+++ Dataset extract

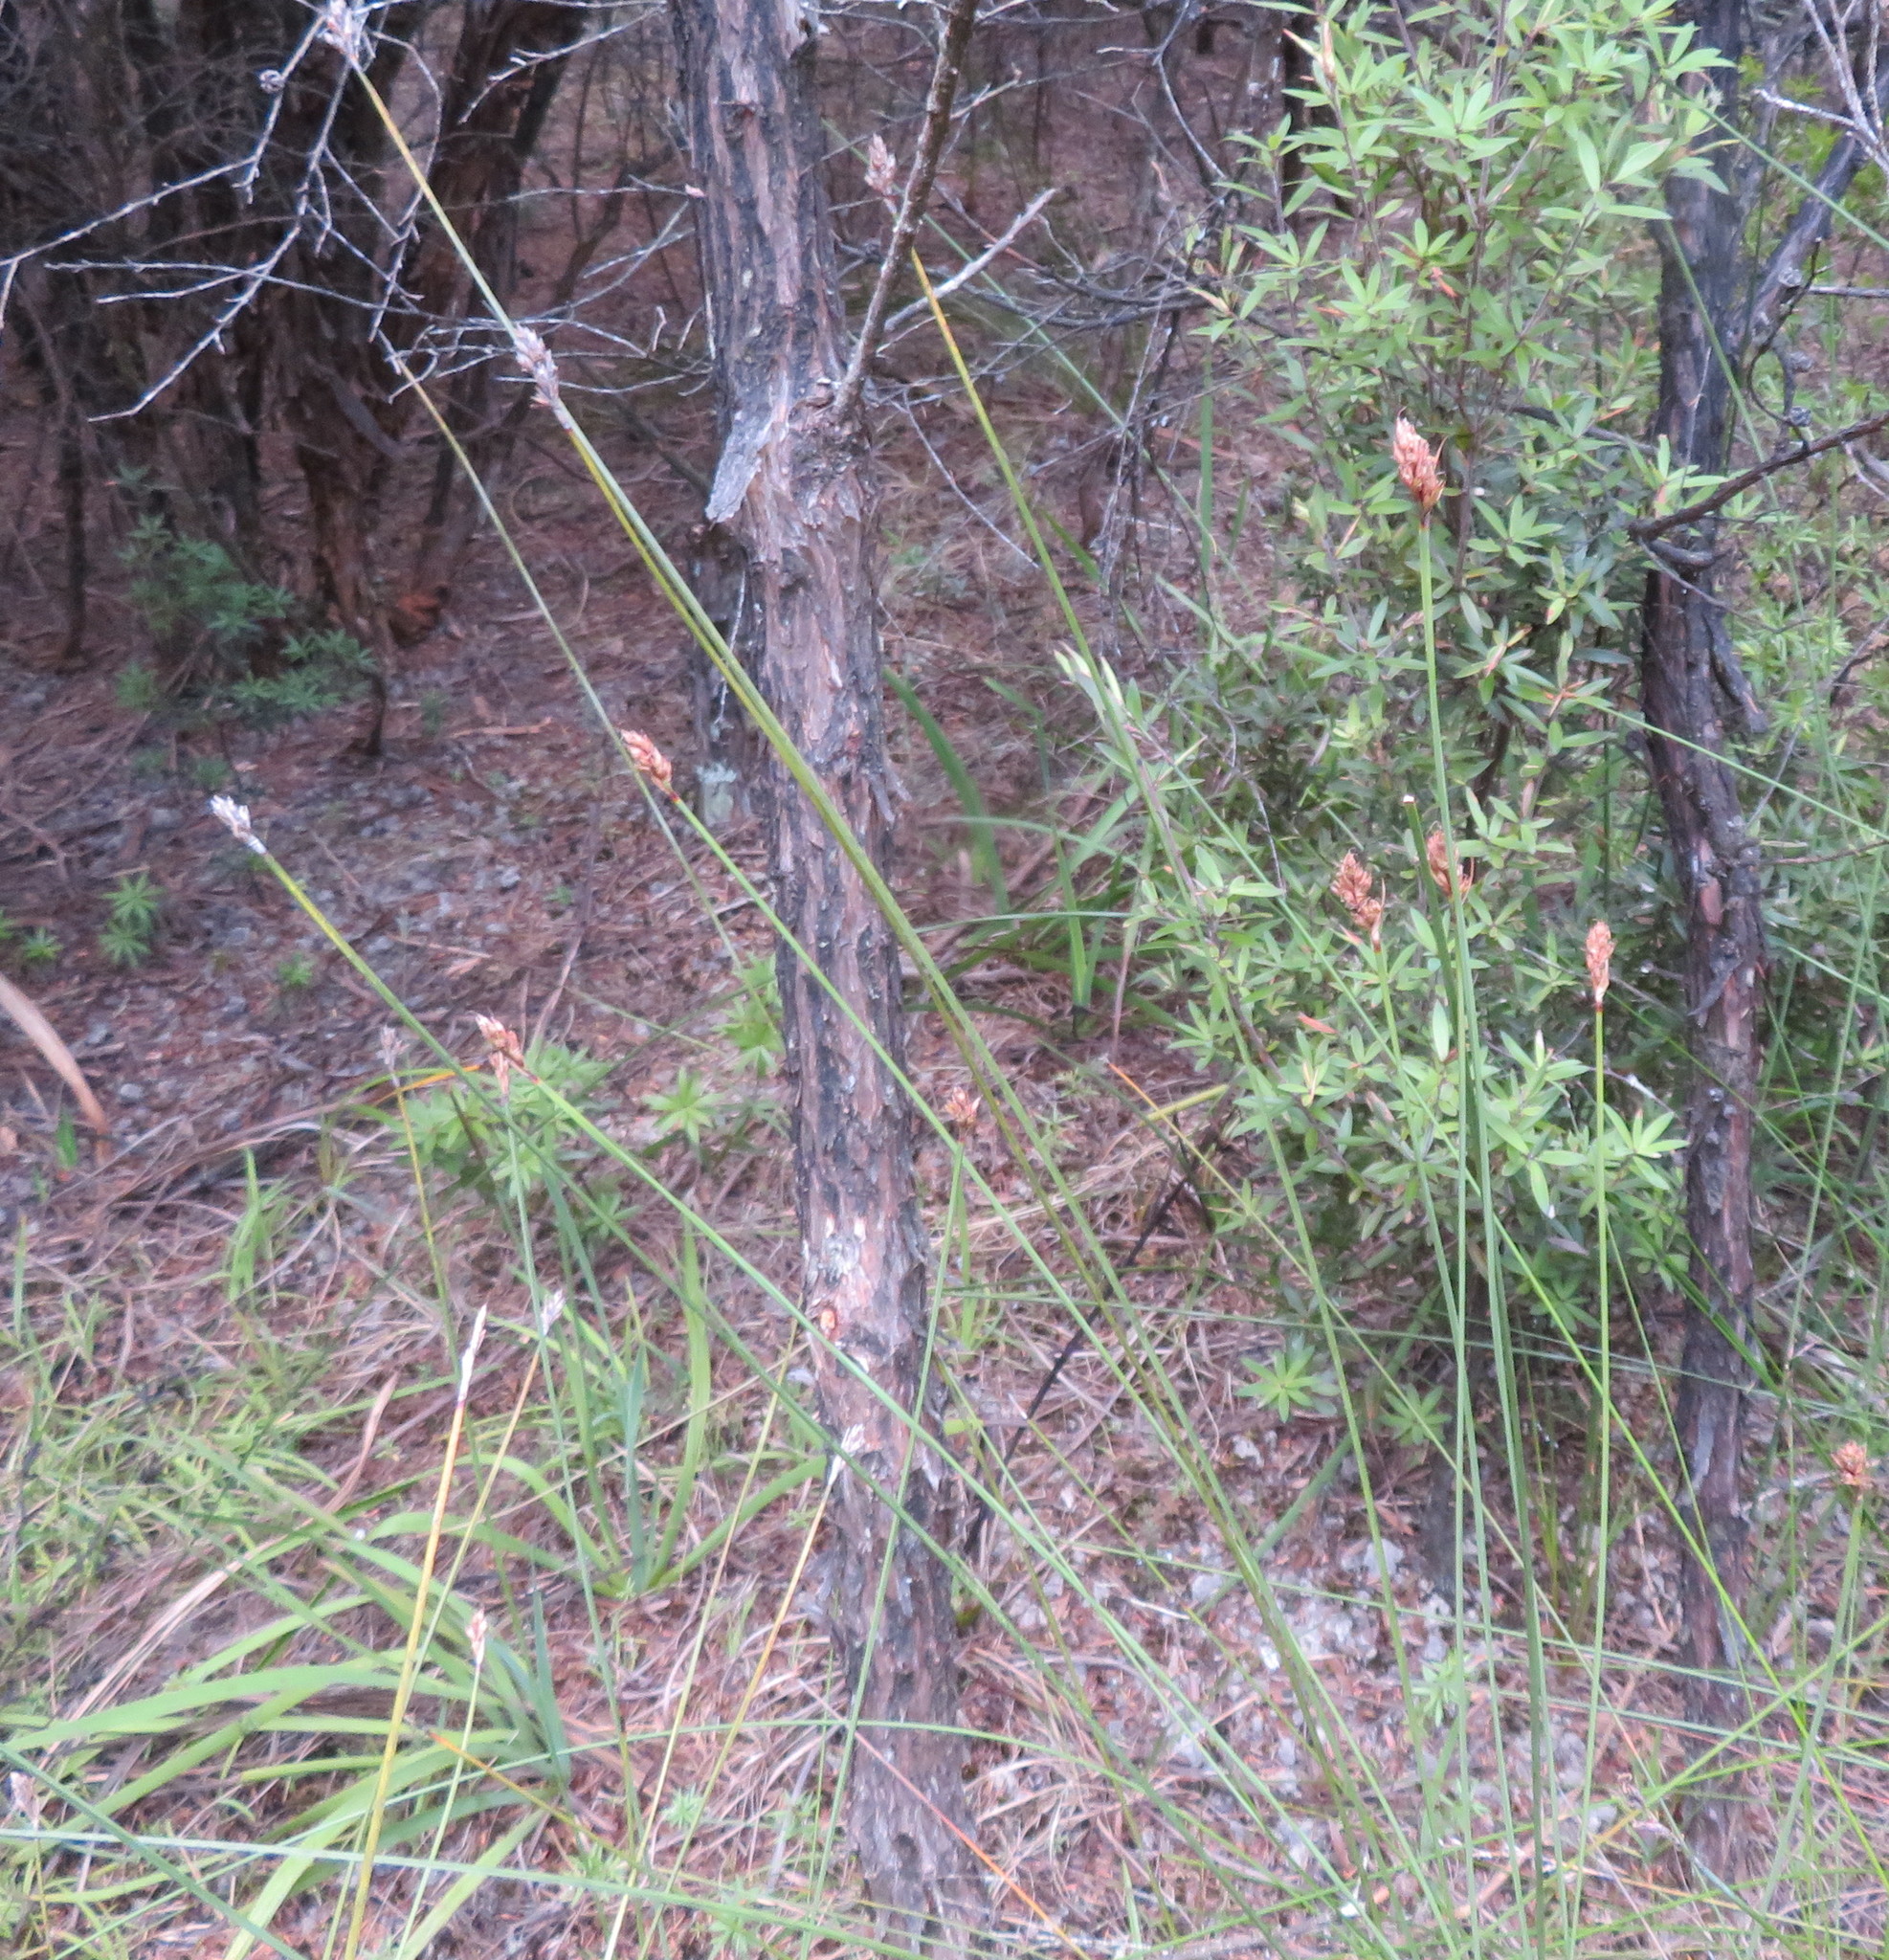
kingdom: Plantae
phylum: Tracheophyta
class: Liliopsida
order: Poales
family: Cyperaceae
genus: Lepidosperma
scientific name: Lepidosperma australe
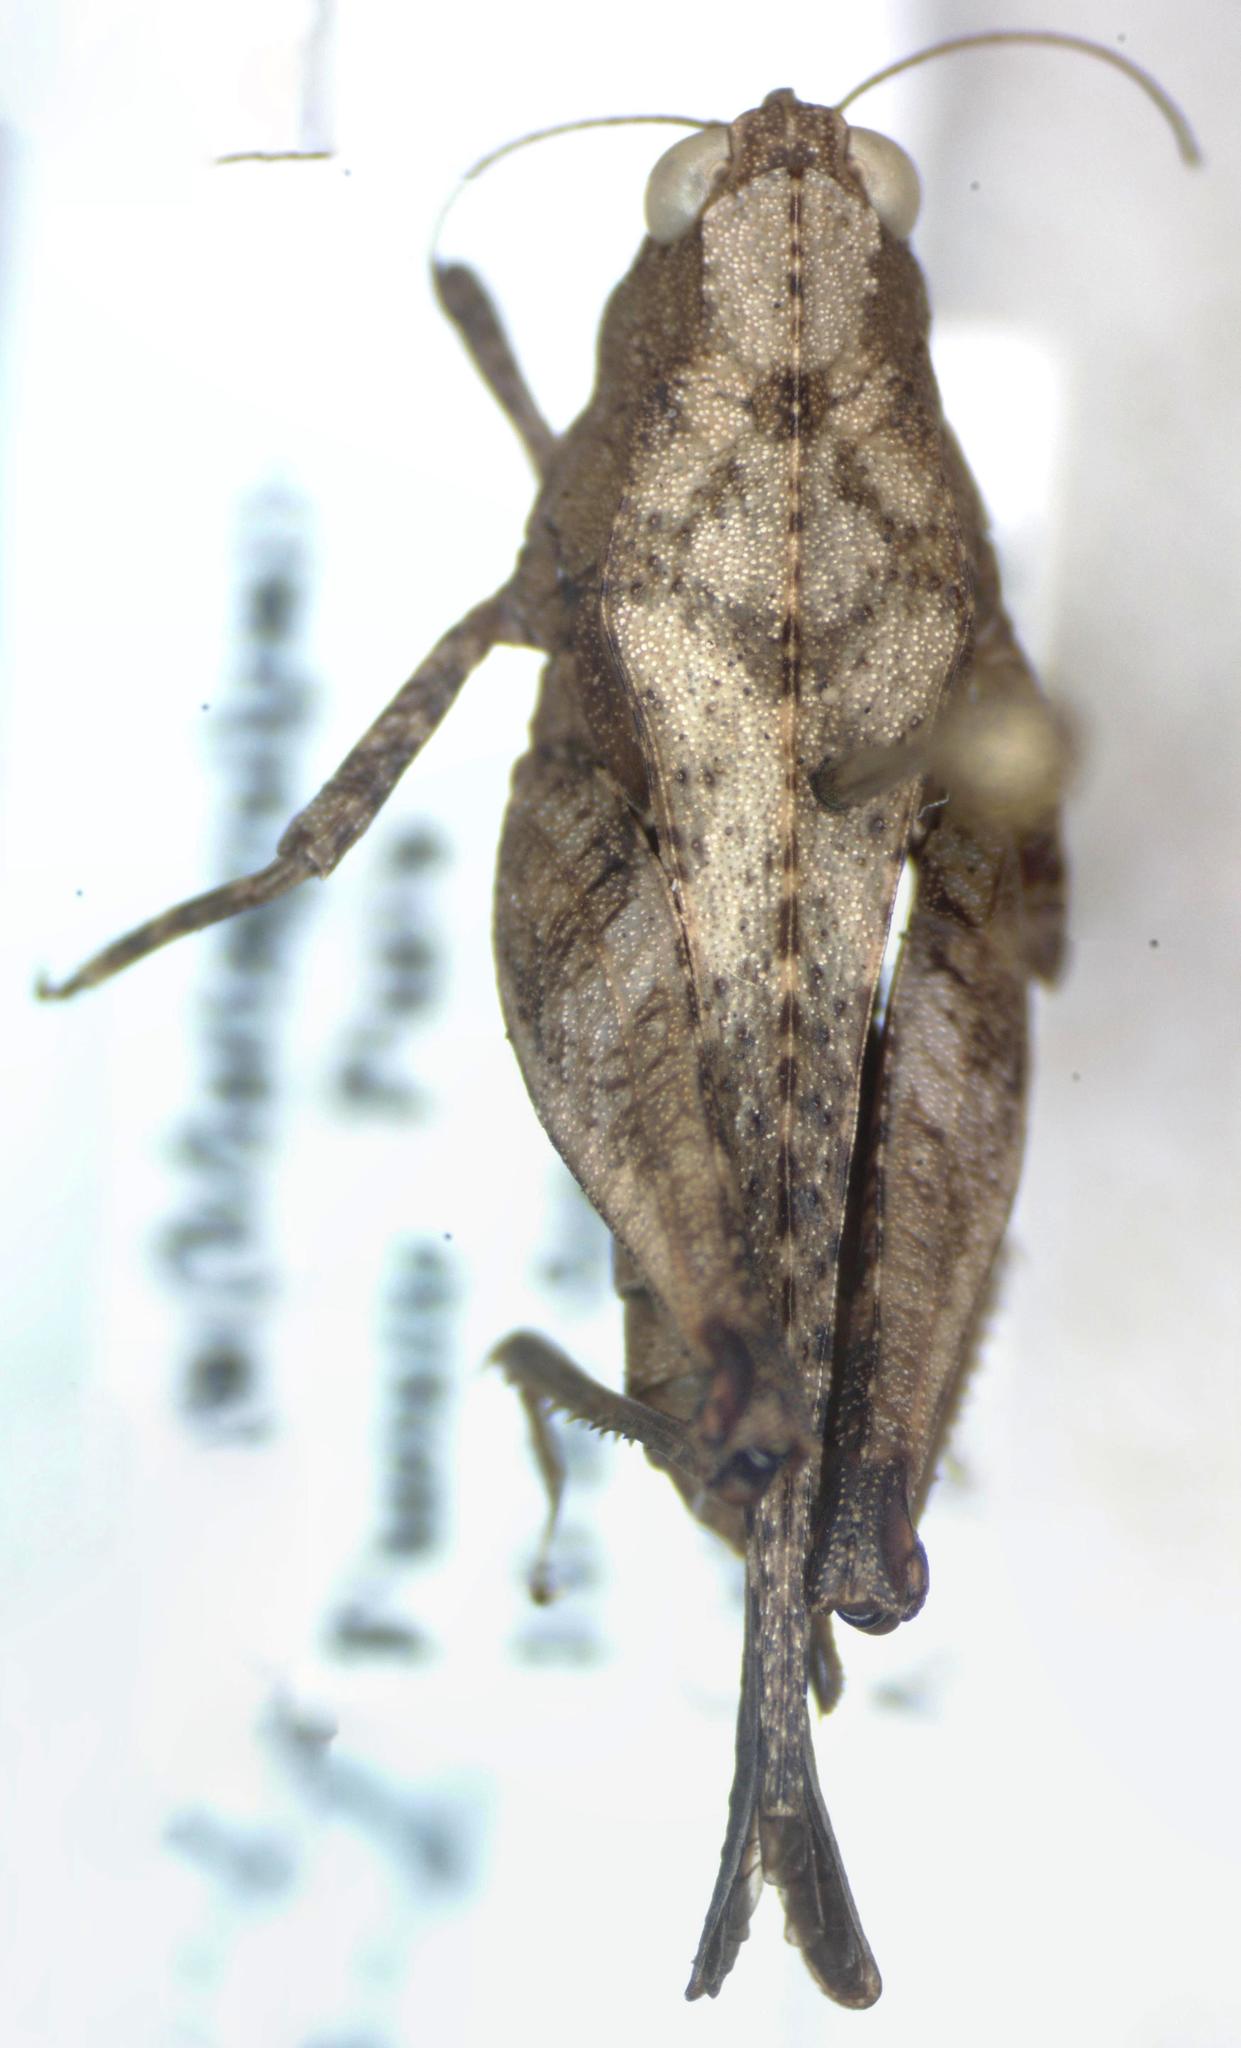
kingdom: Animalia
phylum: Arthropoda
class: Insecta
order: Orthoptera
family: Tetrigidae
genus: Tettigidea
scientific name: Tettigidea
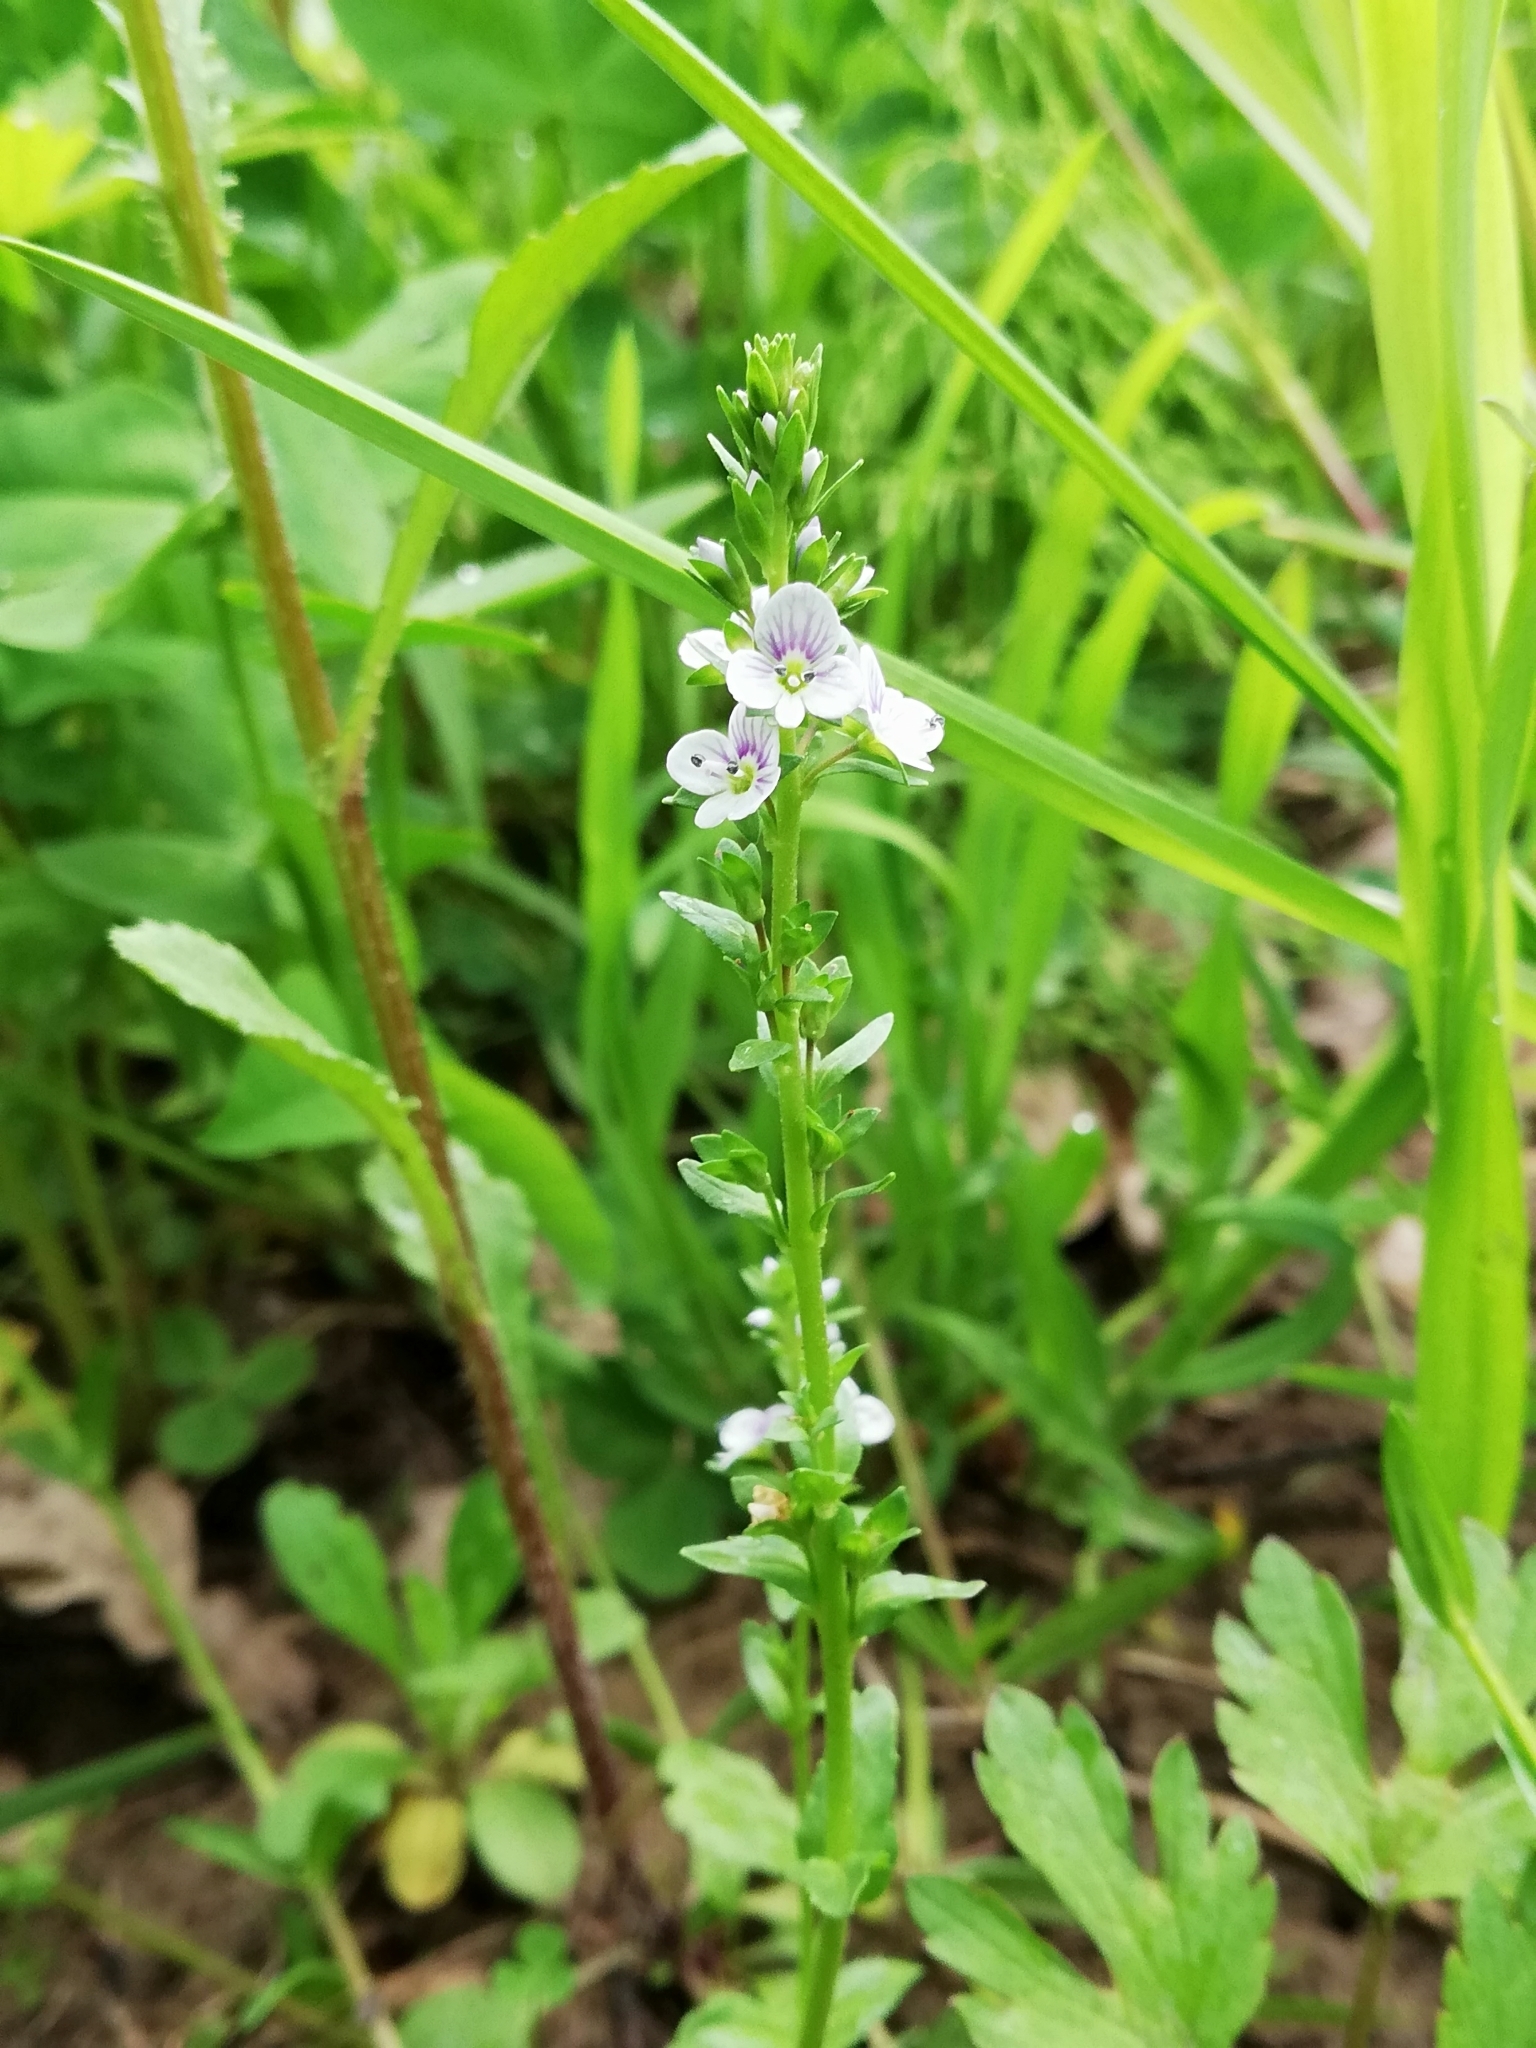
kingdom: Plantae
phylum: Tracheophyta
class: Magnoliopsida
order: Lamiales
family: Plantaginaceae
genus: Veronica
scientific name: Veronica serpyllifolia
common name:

++++++

● **Goal**
Rewrite the whole listing above without the pictures, swapping "scientific name" for "species" wherever it occurs and leaving everything else as it is.

● **Written solution**
kingdom: Plantae
phylum: Tracheophyta
class: Liliopsida
order: Poales
family: Cyperaceae
genus: Lepidosperma
species: Lepidosperma australe
kingdom: Animalia
phylum: Arthropoda
class: Insecta
order: Orthoptera
family: Tetrigidae
genus: Tettigidea
species: Tettigidea
kingdom: Plantae
phylum: Tracheophyta
class: Magnoliopsida
order: Lamiales
family: Plantaginaceae
genus: Veronica
species: Veronica serpyllifolia
common name:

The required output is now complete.